Testo da leggere:
13 marzo 2013 / 08:14 / 5 anni fa

Btp chiudono in calo, aste in chiaroscuro dopo downgrade Fitch

MILANO (Reuters) - - I Btp chiudono in calo una seduta dominata dalle aste di medio lungo termine, le prime dopo il downgrade di Fitch, che venerdì ha ridotto di un notch a BBB+ il merito di credito dell‘Italia citando l‘esito inconcludente delle elezioni politiche.

Traders a lavoro. REUTERS/Brendan McDermid

“Il secondario è stato un po’ sotto pressione oggi, un po’ perchè comunque l‘asta era d‘importo consistente, un po’ perchè l‘incertezza politica sullo sfondo non aiuta. Ad essere più penalizzata è stata la parte breve, quella compresa tra 2-3 anni”, dice un dealer da Milano.

Complessivamente stamane il Tesoro ha collocato a tassi in lieve rialzo poco meno di 7 miliardi tra Btp a 3 e 15 anni e CCteu a 4 e 5 anni, a fronte di un‘offerta complessiva che arrivava a 7,75 miliardi.

Intorno alle 17,30 il tasso del decennale italiano sale al 4,675% dal 4,603% del finale di seduta di ieri e lo spread di rendimento con l‘analoga scadenza del Bund si allarga a 320 punti base dai 313 punti base del finale di seduta di ieri, riavvicinandosi al picco post elettorale di 350 punti base.

Considerando i 7,75 miliardi di Bot annuali emessi ieri, è di 14,443 miliardi (sui 15 miliardi complessivi messi sul piatto) l‘importo collocato nelle aste di metà mese.

Sale così a circa 117,73 miliardi l‘importo raccolto nel 2013, ovvero il 28,6% del totale delle emissioni previste dal ministero dell‘Economia per quest‘anno.

ASTE IN CHIAROSCURO

Le aste odierne hanno evidenziato la capacità del Tesoro di finanziarsi con continuità sul segmento extradecennale, sfruttando il clima da caccia ai rendimenti, alimentato dall‘outlook positivo legato alla crescita economica globale.

La seconda tranche del Btp a 15 anni settembre 2028, lanciato a gennaio via sindacato e molto richiesto negli ultimi giorni sul mercato, è stata assegnata per due miliardi su un offerta di 1,5-2 miliardi con un bid-to-cover di 1,278, il rendimento è di 4,90% rispetto a 4,805% del collocamento tramite sindacato di metà gennaio.

Dall‘altro canto, però, i collocamenti hanno mostrato come l‘incerto quadro politico italiano spinga, seppur leggermente, verso l‘alto i costi di finanziamento sulla parte di curva fino a tre anni.

Attività da svolgere:
• 1. Traduci in inglese questa frase dell'articolo sulle aste dei Btp: «Sale così a circa 117,73 miliardi l‘importo raccolto nel 2013, ovvero il 28,6% del totale delle emissioni previste dal ministero dell‘Economia per quest‘anno.»
• 2. Secondo l'articolo sulle aste dei Btp, a quale livello Fitch ha portato il merito di credito dell'Italia?
• 3. Riprendi l'articolo sulle aste dei Btp dopo l'ultima frase riportata.
Le righe non hanno alcun ruolo in questo esercizio.

(Voci di dati salvate)
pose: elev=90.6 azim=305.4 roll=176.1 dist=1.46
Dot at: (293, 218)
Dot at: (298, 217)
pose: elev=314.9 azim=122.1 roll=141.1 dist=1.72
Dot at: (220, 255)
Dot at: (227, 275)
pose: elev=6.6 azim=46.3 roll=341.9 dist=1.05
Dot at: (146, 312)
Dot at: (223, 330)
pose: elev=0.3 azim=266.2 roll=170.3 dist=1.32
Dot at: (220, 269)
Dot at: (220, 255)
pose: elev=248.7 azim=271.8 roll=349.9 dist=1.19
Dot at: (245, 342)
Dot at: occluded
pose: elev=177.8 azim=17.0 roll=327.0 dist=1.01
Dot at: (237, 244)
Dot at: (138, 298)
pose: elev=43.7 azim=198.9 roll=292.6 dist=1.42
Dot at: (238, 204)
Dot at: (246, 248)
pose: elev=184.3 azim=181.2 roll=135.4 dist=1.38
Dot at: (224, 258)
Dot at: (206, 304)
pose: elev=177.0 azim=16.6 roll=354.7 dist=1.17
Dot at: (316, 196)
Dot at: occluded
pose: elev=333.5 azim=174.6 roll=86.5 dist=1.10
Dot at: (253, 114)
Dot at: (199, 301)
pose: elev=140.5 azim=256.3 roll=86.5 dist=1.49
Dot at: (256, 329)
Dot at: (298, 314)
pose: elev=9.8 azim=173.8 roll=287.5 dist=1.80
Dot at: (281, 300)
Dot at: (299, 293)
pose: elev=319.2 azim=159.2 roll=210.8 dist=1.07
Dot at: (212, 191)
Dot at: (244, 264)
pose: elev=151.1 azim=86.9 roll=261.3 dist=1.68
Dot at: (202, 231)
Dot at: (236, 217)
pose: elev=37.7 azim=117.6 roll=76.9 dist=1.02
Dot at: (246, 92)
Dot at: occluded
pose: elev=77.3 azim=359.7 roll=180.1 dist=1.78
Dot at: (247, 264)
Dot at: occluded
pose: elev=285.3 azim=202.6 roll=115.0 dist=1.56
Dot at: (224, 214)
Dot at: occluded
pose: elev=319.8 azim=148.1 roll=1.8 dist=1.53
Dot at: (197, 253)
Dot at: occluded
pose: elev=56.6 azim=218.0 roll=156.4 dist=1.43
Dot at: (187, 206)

Risposte:
• 1. The amount raised in 2013 thus rises to about 117.73 billion, or 28.6% of the total issuance planned by the Ministry of Economy for this year.

• 2. A BBB+, con un taglio di un notch.

• 3.
Il benchmark a tre anni dicembre 2015 è sato collocato per 3,323 miliardi contro un offerta di 2,5-3,5 miliardi, il rendimento è di 2,48% - massimo da dicembre - da 2,30% di metà febbraio. Al netto della commissione, il prezzo d‘asta (100,54)è risultato inferiore rispetto a quello del mercato (100,61). Il rapporto di copertura è di 1,284 dal precedente 1,37.

“E’ stata un‘asta in chiaroscuro. C‘è stata una forte domanda, come da attese, sul Btp 15 anni, mentre per piazzare il Btp tre anni il Tesoro ha dovuto offrire un prezzo a sconto. Quest‘ultimo elemento è stato intepretato come un segno di debolezza, pesando sul secondario, dove la curva nel tratto 2-10 si è un po’ appiattita”, dice un dealer da Milano.

D‘altra parte, rileva Chiara Manenti di Intesa Sanpaolo, il Tesoro non ha potuto contare sul supporto dei rimborsi dei titoli in scadenza. “Quindi tutto quello che è stato raccolto è stato assorbito in maniera netta dal mercato e questo potrebbe spiegare i bid-to-cover non particolarmente alti”.

Inoltre, secondo Manenti, è positivo che l‘Italia riesca, nonostante tassi marginalmente in aumento, a fare funding attraverso strumenti leggermente più rischiosi, come il segmento a quindici anni, proposto tutti i mesi dall‘inizio dell‘anno.

“In termini di costo del finanziamento è stata un‘asta positiva, con un rendimento medio delle emissioni odierne del 3,29%, solo 28 punti base in più rispetto a metà febbraio. La mia idea è che, siccome i rendimenti sono rimasti sostanzialmente bassi, anche considerando l‘incertezza politica a questi livelli la carta italiana risulta ora meno interessante per gli investitori”, conclude Chiara Cremonesi, strategist di Unicredit.